We created a data table to organize the rates of drug-related, sex-related, and weapons-related felonies; we stratified the results by borough. From the table, we can see that, in terms of absolute numbers, Brooklyn has the highest incidence of weapons-related and sex-related felonies, while the Bronx has the highest incidence of drug-related felonies.
```{r, felonies_boroughs}
with(sex_drug_weapons, table(boro_nm, crime_group)) %>%
  knitr::kable()
```

<br>

Next, we fit a logistic regression model to the data. We also plot the data into a graph.
```{r table_felony_and_boroughs, results = "hide"}
fit = multinom(crime_group ~ boro_nm, data = sex_drug_weapons) %>% 
  broom::tidy() %>% 
  mutate(`Odds Ratio` = exp(estimate))
```

```{r tidy_felony_and_boroughs}
clean_fit = fit %>% 
            mutate(term = str_replace(term, "\\(", ""),
               term = str_replace(term, "\\)", ""),
               term = str_replace(term, "boro_nm", ""),
               term = toTitleCase(term)) %>% mutate(term = str_replace(term, "_", " ")) %>% 
  rename(`Crime group` = y.level, Term = term, Estimate = estimate, `Standard error` = std.error, `P value` = p.value) 

clean_fit %>% 
  knitr::kable() 
```

```{r graph_felony_and_boroughs}

ggplot(clean_fit, aes(x = Term, y = `Odds Ratio`)) +
  geom_segment( aes(x = Term, xend = Term, y = 0, yend = `Odds Ratio`), color = "grey") +
  geom_point(color = "orange", size = 3) + facet_grid(~ `Crime group`) +
  theme_light() +
  theme(axis.text.x = element_text(angle = 80, hjust = 1, size = 8),
    panel.grid.major.x = element_blank(),
    panel.border = element_blank(),
    axis.ticks.x = element_blank()) +
  labs(x = "Borough",
       y = "Odds Ratio")
```

<br>

### Results and Discussion
From the data table and the graph above, we see that:

* The odds of a sex-related felony occurring in Manhattan is 1.79 times the odds of a drug-related felony occurring in Manhattan.
* The odds of a sex-related felony occurring in the Bronx is 1.71 times the odds of a drug-related felony occurring in Manhattan.
* The odds of a sex-related felony occurring in Brooklyn is 2.37 times the odds of a drug-related felony occurring in Manhattan.
* The odds of a sex-related felony occurring in Queens is 3.06 times the odds of a drug-related felony occurring in Manhattan.
* The odds of a sex-related felony occurring in Staten Island is 2.11 times the odds of a drug-related felony occurring in Manhattan.

<br>

* The odds of a weapons-related felony occurring in Manhattan is 2.71 times the odds of a drug-related felony occuring in Manhattan.
* The odds of a weapons-related felony occurring in the Bronx is 2.06 times the odds of a drug-related felony occurring in Manhattan.
* The odds of a weapons-related felony occurring in Brooklyn is 4.14 times the odds of a drug-related felony occurring in Manhattan.
* The odds of a weapons-related felony occurring in Queens is 4.22 times the odds of a drug-related felony occurring in Manhattan.
* The odds of a weapons-related felony occurring in Staten Island is 2.62 times the odds of a drug-related felony occurring in Manhattan.

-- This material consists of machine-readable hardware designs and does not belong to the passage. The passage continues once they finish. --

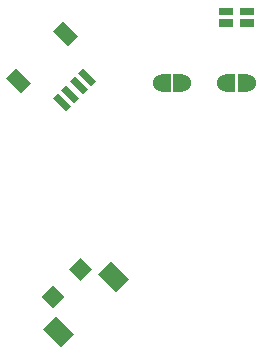
<source format=gbr>
G04 start of page 11 for group -4015 idx -4015 *
G04 Title: (unknown), toppaste *
G04 Creator: pcb 4.0.2 *
G04 CreationDate: Mon Feb 22 17:58:46 2021 UTC *
G04 For: ndholmes *
G04 Format: Gerber/RS-274X *
G04 PCB-Dimensions (mil): 4500.00 2500.00 *
G04 PCB-Coordinate-Origin: lower left *
%MOIN*%
%FSLAX25Y25*%
%LNTOPPASTE*%
%ADD63C,0.0600*%
%ADD62C,0.0001*%
G54D62*G36*
X67853Y109955D02*X63955Y113853D01*
X60052Y109950D01*
X63950Y106052D01*
X67853Y109955D01*
G37*
G36*
X76900Y119003D02*X73003Y122900D01*
X69100Y118997D01*
X72997Y115100D01*
X76900Y119003D01*
G37*
G36*
X64787Y103549D02*X60333Y99095D01*
X66458Y92971D01*
X70912Y97425D01*
X64787Y103549D01*
G37*
G36*
X83161Y121923D02*X78707Y117469D01*
X84831Y111344D01*
X89286Y115798D01*
X83161Y121923D01*
G37*
G36*
X73854Y186168D02*X72183Y184498D01*
X76498Y180183D01*
X78168Y181854D01*
X73854Y186168D01*
G37*
G36*
X71070Y183384D02*X69399Y181714D01*
X73714Y177400D01*
X75384Y179070D01*
X71070Y183384D01*
G37*
G36*
X68286Y180601D02*X66616Y178930D01*
X70930Y174616D01*
X72600Y176286D01*
X68286Y180601D01*
G37*
G36*
X65502Y177817D02*X63832Y176146D01*
X68146Y171832D01*
X69817Y173502D01*
X65502Y177817D01*
G37*
G36*
X67172Y201758D02*X63832Y198418D01*
X68843Y193407D01*
X72183Y196747D01*
X67172Y201758D01*
G37*
G36*
X51582Y186168D02*X48242Y182828D01*
X53253Y177817D01*
X56593Y181157D01*
X51582Y186168D01*
G37*
G54D63*X121600Y181000D03*
G54D62*G36*
X124600Y184000D02*X121600D01*
Y178000D01*
X124600D01*
Y184000D01*
G37*
G54D63*X128400Y181000D03*
G54D62*G36*
Y184000D02*X125400D01*
Y178000D01*
X128400D01*
Y184000D01*
G37*
G54D63*X100100Y181000D03*
G54D62*G36*
X103100Y184000D02*X100100D01*
Y178000D01*
X103100D01*
Y184000D01*
G37*
G54D63*X106900Y181000D03*
G54D62*G36*
Y184000D02*X103900D01*
Y178000D01*
X106900D01*
Y184000D01*
G37*
G36*
X119094Y202311D02*Y199949D01*
X123819D01*
Y202311D01*
X119094D01*
G37*
G36*
X126181D02*Y199949D01*
X130906D01*
Y202311D01*
X126181D01*
G37*
G36*
Y206051D02*Y203689D01*
X130906D01*
Y206051D01*
X126181D01*
G37*
G36*
X119094D02*Y203689D01*
X123819D01*
Y206051D01*
X119094D01*
G37*
M02*

</source>
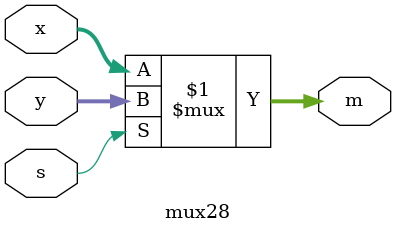
<source format=sv>
module mux28 ( input logic [7:0] x,y, input logic s , output logic [7:0] m);
	assign m = s ? y : x;
endmodule 
</source>
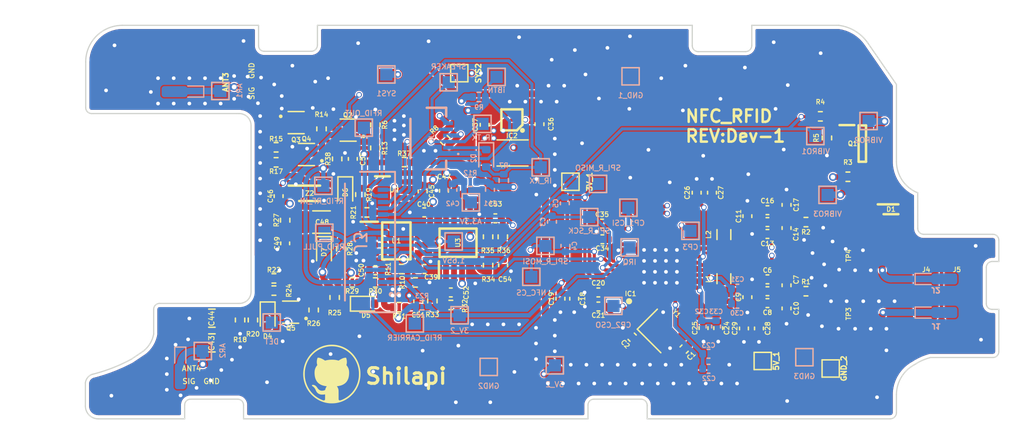
<source format=kicad_pcb>
(kicad_pcb
	(version 20240108)
	(generator "pcbnew")
	(generator_version "8.0")
	(general
		(thickness 1)
		(legacy_teardrops no)
	)
	(paper "A5")
	(layers
		(0 "F.Cu" signal)
		(1 "In1.Cu" power)
		(2 "In2.Cu" signal)
		(31 "B.Cu" signal)
		(32 "B.Adhes" user "B.Adhesive")
		(33 "F.Adhes" user "F.Adhesive")
		(34 "B.Paste" user)
		(35 "F.Paste" user)
		(36 "B.SilkS" user "B.Silkscreen")
		(37 "F.SilkS" user "F.Silkscreen")
		(38 "B.Mask" user)
		(39 "F.Mask" user)
		(40 "Dwgs.User" user "User.Drawings")
		(41 "Cmts.User" user "User.Comments")
		(42 "Eco1.User" user "User.Eco1")
		(43 "Eco2.User" user "User.Eco2")
		(44 "Edge.Cuts" user)
		(45 "Margin" user)
		(46 "B.CrtYd" user "B.Courtyard")
		(47 "F.CrtYd" user "F.Courtyard")
		(48 "B.Fab" user)
		(49 "F.Fab" user)
		(50 "User.1" user)
		(51 "User.2" user)
		(52 "User.3" user)
		(53 "User.4" user)
		(54 "User.5" user)
		(55 "User.6" user)
		(56 "User.7" user)
		(57 "User.8" user)
		(58 "User.9" user)
	)
	(setup
		(stackup
			(layer "F.SilkS"
				(type "Top Silk Screen")
			)
			(layer "F.Paste"
				(type "Top Solder Paste")
			)
			(layer "F.Mask"
				(type "Top Solder Mask")
				(thickness 0.01)
			)
			(layer "F.Cu"
				(type "copper")
				(thickness 0.035)
			)
			(layer "dielectric 1"
				(type "prepreg")
				(thickness 0.1)
				(material "FR4")
				(epsilon_r 4.5)
				(loss_tangent 0.02)
			)
			(layer "In1.Cu"
				(type "copper")
				(thickness 0.035)
			)
			(layer "dielectric 2"
				(type "core")
				(thickness 0.64)
				(material "FR4")
				(epsilon_r 4.5)
				(loss_tangent 0.02)
			)
			(layer "In2.Cu"
				(type "copper")
				(thickness 0.035)
			)
			(layer "dielectric 3"
				(type "prepreg")
				(thickness 0.1)
				(material "FR4")
				(epsilon_r 4.5)
				(loss_tangent 0.02)
			)
			(layer "B.Cu"
				(type "copper")
				(thickness 0.035)
			)
			(layer "B.Mask"
				(type "Bottom Solder Mask")
				(thickness 0.01)
			)
			(layer "B.Paste"
				(type "Bottom Solder Paste")
			)
			(layer "B.SilkS"
				(type "Bottom Silk Screen")
			)
			(copper_finish "None")
			(dielectric_constraints yes)
		)
		(pad_to_mask_clearance 0)
		(allow_soldermask_bridges_in_footprints no)
		(pcbplotparams
			(layerselection 0x00010fc_ffffffff)
			(plot_on_all_layers_selection 0x0000000_00000000)
			(disableapertmacros no)
			(usegerberextensions no)
			(usegerberattributes yes)
			(usegerberadvancedattributes yes)
			(creategerberjobfile yes)
			(dashed_line_dash_ratio 12.000000)
			(dashed_line_gap_ratio 3.000000)
			(svgprecision 4)
			(plotframeref no)
			(viasonmask no)
			(mode 1)
			(useauxorigin no)
			(hpglpennumber 1)
			(hpglpenspeed 20)
			(hpglpendiameter 15.000000)
			(pdf_front_fp_property_popups yes)
			(pdf_back_fp_property_popups yes)
			(dxfpolygonmode yes)
			(dxfimperialunits yes)
			(dxfusepcbnewfont yes)
			(psnegative no)
			(psa4output no)
			(plotreference yes)
			(plotvalue yes)
			(plotfptext yes)
			(plotinvisibletext no)
			(sketchpadsonfab no)
			(subtractmaskfromsilk no)
			(outputformat 1)
			(mirror no)
			(drillshape 0)
			(scaleselection 1)
			(outputdirectory "gbr/")
		)
	)
	(net 0 "")
	(net 1 "GND")
	(net 2 "Net-(IC1-XTI)")
	(net 3 "Net-(IC1-XTO)")
	(net 4 "/NFC/SPI_R_SCK")
	(net 5 "/NFC/SPI_R_MOSI")
	(net 6 "/NFC/SPI_R_MISO")
	(net 7 "/NFC/RFI_P")
	(net 8 "Net-(C10-Pad1)")
	(net 9 "Net-(C12-Pad1)")
	(net 10 "Net-(C11-Pad1)")
	(net 11 "/NFC/RFI_N")
	(net 12 "Net-(C14-Pad2)")
	(net 13 "+3.3V")
	(net 14 "Net-(IC1-VDD_D)")
	(net 15 "Net-(IC1-VDD_A)")
	(net 16 "+5V")
	(net 17 "Net-(IC1-VDD_DR)")
	(net 18 "Net-(IC1-VDD_AM)")
	(net 19 "Net-(IC1-AGDC)")
	(net 20 "SYS")
	(net 21 "Net-(U1B-+)")
	(net 22 "A+3.3V")
	(net 23 "Net-(J7-Pin_1)")
	(net 24 "/Peripheral/iBTN")
	(net 25 "/Peripheral/RFID_CARRIER")
	(net 26 "Net-(D6-A)")
	(net 27 "Net-(C48-Pad1)")
	(net 28 "Net-(U1A--)")
	(net 29 "Net-(C50-Pad2)")
	(net 30 "Net-(C51-Pad2)")
	(net 31 "Net-(U3A--)")
	(net 32 "Net-(C52-Pad2)")
	(net 33 "Net-(C53-Pad2)")
	(net 34 "Net-(U3B--)")
	(net 35 "Net-(C54-Pad2)")
	(net 36 "/Peripheral/RFID_RF_IN")
	(net 37 "Net-(D1-A)")
	(net 38 "Net-(D1-K)")
	(net 39 "/Peripheral/IR_RX")
	(net 40 "/RFID_iBTN/TSOP_RX")
	(net 41 "Net-(D4-A)")
	(net 42 "Net-(D5-K)")
	(net 43 "/NFC/NFC_IRQ")
	(net 44 "unconnected-(IC1-MCU_CLK-Pad28)")
	(net 45 "Net-(IC1-CSO)")
	(net 46 "/NFC/NFC_CS")
	(net 47 "unconnected-(IC1-AAT_A-Pad18)")
	(net 48 "unconnected-(IC1-AAT_B-Pad19)")
	(net 49 "Net-(IC1-RFO1)")
	(net 50 "/NFC/EXT_LM")
	(net 51 "Net-(IC1-CSI)")
	(net 52 "Net-(IC1-RFO2)")
	(net 53 "Net-(IC2-SW_1)")
	(net 54 "/NFC/NFC_ANT1")
	(net 55 "/NFC/NFC_ANT2")
	(net 56 "/RFID_iBTN/IR_TX")
	(net 57 "/Peripheral/RFID_PULL")
	(net 58 "Net-(J3-Pad10)")
	(net 59 "/RFID_iBTN/SPEAKER")
	(net 60 "/Peripheral/RFID_OUT")
	(net 61 "Net-(J6-Pad4)")
	(net 62 "Net-(J8-Pin_1)")
	(net 63 "Net-(Q1-G)")
	(net 64 "Net-(Q2-D)")
	(net 65 "Net-(Q2-G)")
	(net 66 "Net-(Q3-S)")
	(net 67 "Net-(Q4-D)")
	(net 68 "Net-(Q5-G)")
	(net 69 "Net-(Q5-D)")
	(net 70 "Net-(U2-+)")
	(net 71 "+1.65V")
	(footprint "Capacitor_SMD:C_0402_1005Metric" (layer "F.Cu") (at 99.0854 67.2846))
	(footprint "Library:TestPoint_Pad_3.0x2.0mm_round_corner_no_silkscreen" (layer "F.Cu") (at 139.7762 69.1896 90))
	(footprint "Resistor_SMD:R_0402_1005Metric" (layer "F.Cu") (at 98.3488 68.3768))
	(footprint "Capacitor_SMD:C_0805_2012Metric" (layer "F.Cu") (at 81.8388 73.2846 180))
	(footprint "Capacitor_SMD:C_0402_1005Metric" (layer "F.Cu") (at 104.8284 63.1698))
	(footprint "Inductor_SMD:L_0805_2012Metric" (layer "F.Cu") (at 123.3678 64.4906 90))
	(footprint "Capacitor_SMD:C_0402_1005Metric" (layer "F.Cu") (at 126.8984 63.4746))
	(footprint "SamacSys_Parts:QFN50P500X500X100-33N-D" (layer "F.Cu") (at 118.1746 67.0266 90))
	(footprint "Package_TO_SOT_SMD:SOT-523" (layer "F.Cu") (at 92.8878 56.007 180))
	(footprint "Capacitor_SMD:C_0402_1005Metric" (layer "F.Cu") (at 105.4608 66.9798 90))
	(footprint "SamacSys_Parts:SOP65P490X110-8N" (layer "F.Cu") (at 101.8032 65.151 90))
	(footprint "SamacSys_Parts:SOT65P210X110-5N" (layer "F.Cu") (at 96.6216 60.8584))
	(footprint "Resistor_SMD:R_0402_1005Metric" (layer "F.Cu") (at 93.8784 61.2394 -90))
	(footprint "Inductor_SMD:L_Murata_DFE201610P" (layer "F.Cu") (at 106.2228 57.8612))
	(footprint "Capacitor_SMD:C_0402_1005Metric" (layer "F.Cu") (at 99.06 62.6872))
	(footprint "Resistor_SMD:R_0402_1005Metric" (layer "F.Cu") (at 133.4262 59.7916))
	(footprint "Capacitor_SMD:C_0402_1005Metric" (layer "F.Cu") (at 98.933 60.9854 -90))
	(footprint "Capacitor_SMD:C_0402_1005Metric" (layer "F.Cu") (at 126.2126 72.1106 -90))
	(footprint "Crystal:Crystal_SMD_2016-4Pin_2.0x1.6mm" (layer "F.Cu") (at 118.11 72.3138 -45))
	(footprint "Library:TP_DP" (layer "F.Cu") (at 134.0104 66.198 90))
	(footprint "Capacitor_SMD:C_0402_1005Metric" (layer "F.Cu") (at 87.7824 65.2018 -90))
	(footprint "Resistor_SMD:R_0402_1005Metric" (layer "F.Cu") (at 95.0976 55.5752 90))
	(footprint "TestPoint:TestPoint_Pad_1.0x1.0mm" (layer "F.Cu") (at 101.9048 51.3842 90))
	(footprint "Capacitor_SMD:C_0402_1005Metric" (layer "F.Cu") (at 111.2266 69.6976 -90))
	(footprint "Resistor_SMD:R_0402_1005Metric" (layer "F.Cu") (at 85.1662 71.4248 -90))
	(footprint "Package_TO_SOT_SMD:SOT-523" (layer "F.Cu") (at 88.2242 70.7898 180))
	(footprint "Resistor_SMD:R_0402_1005Metric" (layer "F.Cu") (at 92.329 65.659 90))
	(footprint "Resistor_SMD:R_0402_1005Metric" (layer "F.Cu") (at 97.028 70.3834 180))
	(footprint "Resistor_SMD:R_0402_1005Metric" (layer "F.Cu") (at 99.7204 69.8754 -90))
	(footprint "SamacSys_Parts:SOP65P490X110-8N" (layer "F.Cu") (at 96.7994 64.9986))
	(footprint "Capacitor_SMD:C_0402_1005Metric" (layer "F.Cu") (at 113.51 64.8716 180))
	(footprint "SamacSys_Parts:SOT95P280X125-3N" (layer "F.Cu") (at 134.5946 57.0992))
	(footprint "Capacitor_SMD:C_0402_1005Metric" (layer "F.Cu") (at 128.4478 63.9572 90))
	(footprint "Resistor_SMD:R_0402_1005Metric" (layer "F.Cu") (at 131.191 54.8894))
	(footprint "Library:TestPoint_Pad_3.0x2.0mm_round_corner_no_silkscreen" (layer "F.Cu") (at 142.2654 69.1896 90))
	(footprint "Capacitor_SMD:C_0402_1005Metric" (layer "F.Cu") (at 103.9622 55.5752 90))
	(footprint "Resistor_SMD:R_0402_1005Metric" (layer "F.Cu") (at 100.7618 56.8198 -45))
	(footprint "Capacitor_SMD:C_0402_1005Metric" (layer "F.Cu") (at 125.2728 69.5706 -90))
	(footprint "Capacitor_SMD:C_0402_1005Metric" (layer "F.Cu") (at 121.158 61.087 90))
	(footprint "Capacitor_SMD:C_0402_1005Metric" (layer "F.Cu") (at 93.2688 58.3438 -90))
	(footprint "Capacitor_SMD:C_0402_1005Metric" (layer "F.Cu") (at 126.8984 68.1228 180))
	(footprint "Resistor_SMD:R_0402_1005Metric"
		(layer "F.Cu")
		(uuid "74647aff-93e2-4f61-b537-170f142124cf")
		(at 86.868 68.0466)
		(descr "Resistor SMD 0402 (1005 Metric), square (rectangular) end terminal, IPC_7351 nominal, (Body size source: IPC-SM-782 page 72, https://www.pcb-3d.com/wordpress/wp-content/uploads/ipc-sm-782a_amendment_1_and_2.pdf), generated with kicad-footprint-generator")
		(tags "resistor")
		(property "Reference" "R22"
			(at 0 -0.6858 180)
			(layer "F.SilkS")
			(uuid "141c983e-0458-448e-bf6c-b542521be4e7")
			(effects
				(font
					(size 0.381 0.381)
					(thickness 0.0762)
				)
			)
		)
		(property "Value" "330k"
			(at 0 1.17 0)
			(layer "F.Fab")
			(uuid "b0d32de4-d6d9-4be6-9942-75974ff23948")
			(effects
				(font
					(size 0.4318 0.4318)
					(thickness 0.15)
				)
			)
		)
		(property "Footprint" "Resistor_SMD:R_0402_1005Metric"
			(at 0 0 0)
			(unlocked yes)
			(layer "F.Fab")
			(hide yes)
			(uuid "8eb84fd8-d9ec-4b34-846e-18cd2e6961a4")
			(effects
				(font
					(size 1.27 1.27)
					(thickness 0.15)
				)
			)
		)
		(property "Datasheet" ""
			(at 0 0 0)
			(unlocked yes)
			(layer "F.Fab")
			(hide yes)
			(uuid "14fd629a-b751-482e-bb59-e9c7a3c1093b")
			(effects
				(font
					(size 1.27 1.27)
					(thickness 0.15)
				)
			)
		)
		(property "Description" "Resistor"
			(at 0 0 0)
			(unlocked yes)
			(layer "F.Fab")
			(hide yes)
			(uuid "af6fb3cd-c1d0-4316-9e08-2d7f62565190")
			(effects
				(font
					(size 1.27 1.27)
					(thickness 0.15)
				)
			)
		)
		(property ki_fp_filters "R_*")
		(path "/68db294e-1109-41c7-ac07-f081fa7480f6/95e47c43-07e0-4580-8981-8baa1b9a8918")
		(sheetname "RFID_iBTN")
		(sheetfile "RFID_iBTN.kicad_sch")
		(attr smd)
		(fp_line
			(start -0.153641 -0.38)
			(end 0.153641 -0.38)
			(stroke
				(width 0.12)
				(type solid)
			)
			(layer "F.SilkS")
			(uuid "2a40cf2c-2202-49dd-be65-3dd8b6414bfa")
		)
		(fp_line
			(start -0.153641 0.38)
			(end 0.153641 0.38)
			(stroke
				(width 0.12)
				(type solid)
			)
			(layer "F.SilkS")
			(uuid "88a5f5c9-d9b5-4c7b-8e31-480aa74dce38")
		)
		(fp_line
			(start -0.93 -0.47)
			(end 0.93 -0.47)
			(stroke
				(width 0.05)
				(type solid)
			)
			(layer "F.CrtYd")
			(uuid "b09003de-2d3e-4628-8a6e-ed64b5b06cf5")
		)
		(fp_line
			(start -0.93 0.47)
			(end -0.93 -0.47)
			(stroke
				(width 0.05)
				(type solid)
			)
			(layer "F.CrtYd")
			(uuid "27001377-2fdc-42e5-886b-80769ec511cc")
		)
		(fp_line
			(start 0.93 -0.47)
			(end 0.93 0.47)
			(stroke
				(width 0.05)
				(type solid)
			)
			(layer "F.CrtYd")
			(uuid "340ab12f-20df-4bb9-a392-928bb9756fd6")
		)
		(fp_line
			(start 0.93 0.47)
			(end -0.93 0.47)
			(stroke
				(width 0.05)
				(type solid)
			)
			(layer "F.CrtYd")
			(uuid "0ab61ea5-c555-41d5-8e66-bb18c017e351")
		)
		(fp_line
			(start -0.525 -0.27)
			(end 0.525 -0.27)
			(stroke
				(width 0.1)
				(type solid)
			)
			(layer "F.Fab")
			(uuid "f16fa742-ff7a-4686-9d4a-9f4affdd3d94")
		)
		(fp_line
			(start -0.525 0.27)
			(end -0.525 -0.27)
			(stroke
				(width 0.1)
				(type solid)
			)
			(layer "F.Fab")
			(uuid "1cc74742-8db3-4a82-a583-726b01087b7d")
		)
		(fp_line
			(start 0.525
... [1701685 chars truncated]
</source>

These results suggest a significantly higher odds of a sex-related or a weapons-related felony occurring in all 4 boroughs compared to a drug-related felony occurring in Manhattan. Of note is that a weapons-related felony (OR = 4.22) and a sex-related felony (OR = 3.06) is more likely to occur in Queens compared to a drug-related felony in Manhattan - these odds represent the highest among the boroughs.